Financial inclusion: Transaction settlement cycle frustrates agent banking operations


Operators in the  mobile money market appear to be struggling with services delivery due to the two days transaction settlement cycle of the Central Bank of Nigeria (CBN).

Financial Vanguard investigations revealed that due to the limitation of the two day (T+1) settlement cycle on their liquidity, agent banking operators are turning down request for financial services from members of the public.

The Central Bank of Nigeria, CBN, headquaters, Abuja Confirming this development to Financial Vanguard, President of the Association of Mobile Money Agents in Nigeria (AMMAN), Mr. Olojo Victor said:  “One of the problems affecting the business is the CBN’s T+1 policy.

What the T+1 policy means is that an agent does not receive settlement in his/her bank account the same day after performing a withdrawal transaction for a customer.

For instance, if you do transactions on a Friday, you don’t get settled until late Monday night. “Imagine paying out N300,000 to customers and you don’t get your cash until Monday.

More needs to be done in terms of how this policy can be twicked a bit to support and favour those in the business.

For instance someone who is a Mobile Money agent or Agent banking partner should be able to do a N5, 000 transactions and get the value instantly.

This would encourage the players in the industry.” On his part, Alhaji Adeoye Abiodun, an agent of Paga and Diamond Yello account, said, “Sometimes when people want to use the Point of Sale (POS)  to withdraw huge amounts I tell them there is no network whereas there is no cash.

But if I can get a loan with low interest rate I can do those cash transactions and the business will grow.”

A First Bank agent, who pleaded anonymity expressed concern for the agents in the business saying that if there is a means of funding the business in the area of agent banking, it will have a bigger input.

Introduced in 2013, the agent banking system was one of the initiatives of the CBN to achieve the nation’s financial inclusion goal of reducing the national exclusion rate, or the number of adult Nigerians without access to financial services to 20 percent by year 2020.

A survey by Enhancing Financial Innovation and Access (EFInA), on access to financial services in Nigeria conducted in 2016, showed that the financial exclusion rate rose to 41.6 percent from 39.5 percent in 2014.

On impact of agent banking on financial inclusion, Olojo said, “If we are to grade the performance of agent banking, I would say we are still below what is expected of us.

Agency banking is a system where banks are allowed to include third parties to carry out their services on their behalf.

And not all banks in Nigeria are in the agency banking sector today.
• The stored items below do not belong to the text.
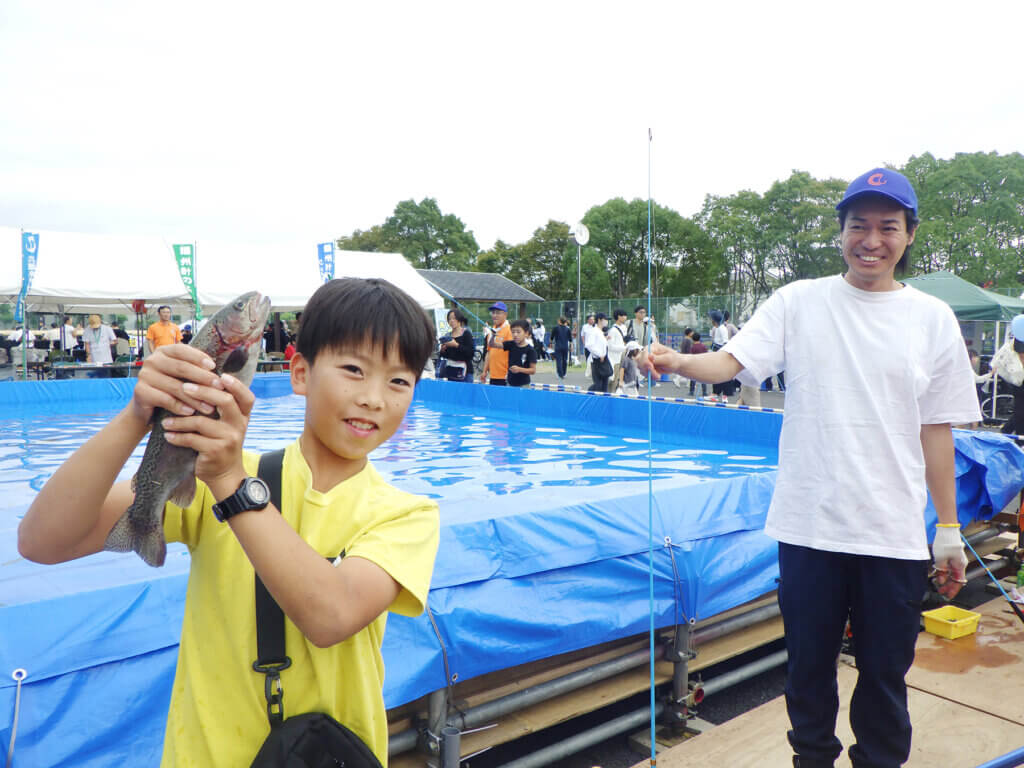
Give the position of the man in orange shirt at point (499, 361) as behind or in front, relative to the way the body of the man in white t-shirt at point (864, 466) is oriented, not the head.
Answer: behind

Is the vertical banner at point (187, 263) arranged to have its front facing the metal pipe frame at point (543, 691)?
yes

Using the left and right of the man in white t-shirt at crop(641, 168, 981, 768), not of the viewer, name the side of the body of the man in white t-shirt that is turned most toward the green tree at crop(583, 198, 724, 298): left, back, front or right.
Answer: back

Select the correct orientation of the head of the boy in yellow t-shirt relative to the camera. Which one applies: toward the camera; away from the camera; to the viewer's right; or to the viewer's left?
toward the camera

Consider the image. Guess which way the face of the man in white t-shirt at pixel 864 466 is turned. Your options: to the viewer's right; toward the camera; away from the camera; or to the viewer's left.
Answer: toward the camera

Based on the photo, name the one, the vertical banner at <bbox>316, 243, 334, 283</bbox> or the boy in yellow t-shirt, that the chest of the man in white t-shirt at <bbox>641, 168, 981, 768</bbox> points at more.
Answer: the boy in yellow t-shirt

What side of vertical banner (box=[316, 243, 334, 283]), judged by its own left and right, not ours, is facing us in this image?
front

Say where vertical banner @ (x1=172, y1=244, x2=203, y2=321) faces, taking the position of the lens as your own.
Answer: facing the viewer

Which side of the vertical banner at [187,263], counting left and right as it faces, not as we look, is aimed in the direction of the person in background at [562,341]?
left

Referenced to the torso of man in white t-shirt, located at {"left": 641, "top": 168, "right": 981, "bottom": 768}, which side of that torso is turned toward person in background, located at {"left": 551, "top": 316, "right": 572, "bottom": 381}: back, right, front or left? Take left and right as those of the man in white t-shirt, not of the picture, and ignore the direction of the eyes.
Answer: back

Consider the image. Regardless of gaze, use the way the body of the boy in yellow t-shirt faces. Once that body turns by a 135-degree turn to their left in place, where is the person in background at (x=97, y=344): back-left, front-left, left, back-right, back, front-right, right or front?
front-left

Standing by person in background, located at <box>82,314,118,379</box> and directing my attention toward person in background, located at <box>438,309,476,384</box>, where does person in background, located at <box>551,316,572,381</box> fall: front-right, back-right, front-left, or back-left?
front-left
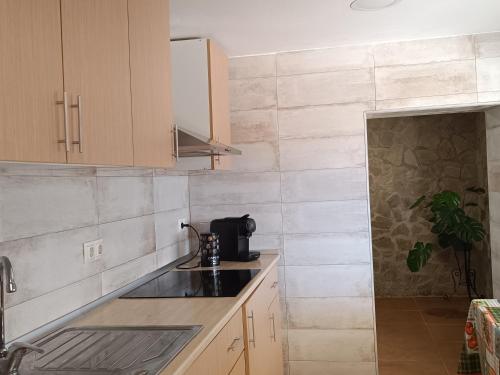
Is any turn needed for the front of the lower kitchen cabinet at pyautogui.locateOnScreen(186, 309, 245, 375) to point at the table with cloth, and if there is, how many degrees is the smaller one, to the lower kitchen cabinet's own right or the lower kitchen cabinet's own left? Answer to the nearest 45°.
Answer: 0° — it already faces it

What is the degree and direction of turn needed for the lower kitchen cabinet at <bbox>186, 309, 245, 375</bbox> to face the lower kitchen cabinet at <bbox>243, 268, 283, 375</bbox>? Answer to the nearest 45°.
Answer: approximately 90° to its left

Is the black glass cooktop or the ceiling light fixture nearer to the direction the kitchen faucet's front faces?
the ceiling light fixture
Those who are in the space are still grappling with the challenges of fine-tuning their technology and their system to suit what obtains in the market. “The challenge in the industry basically is reaching the last mile and also being able to improve on their technology and tools to be able to meet what is obtainable in the market.

For instance, technologies and tools that last longer without electricity should be deployed to rural areas especially the North.” Commending the CBN’s recent effort on the sharing of quota formulas to all players in the financial sector in other to achieve the 2020 target on financial inclusion, Olojo stressed that the industry needs to do a lot of collaboration to grow rather than individual effort.

“Non-availability of fund has been one of the challenges we face in the industry. The CBN and the Federal government through the Bank of Industry (BoI) should begin to look into this new industry. “We have been collaborating with them from time to time and we hope that our collaboration will move to the next level.

The CBN and other AMMAN partners who are serious with driving financial inclusion should create a window of opportunity in terms of fund for agents in the sector. “We are trying our best in funding in the ways of cooperative because this business model requires fund. Fund is the oxygen of this business. We are mini banks and if we don’t have enough funds to cater for people when they come for it, it would be like a trigger effect which won’t be good.”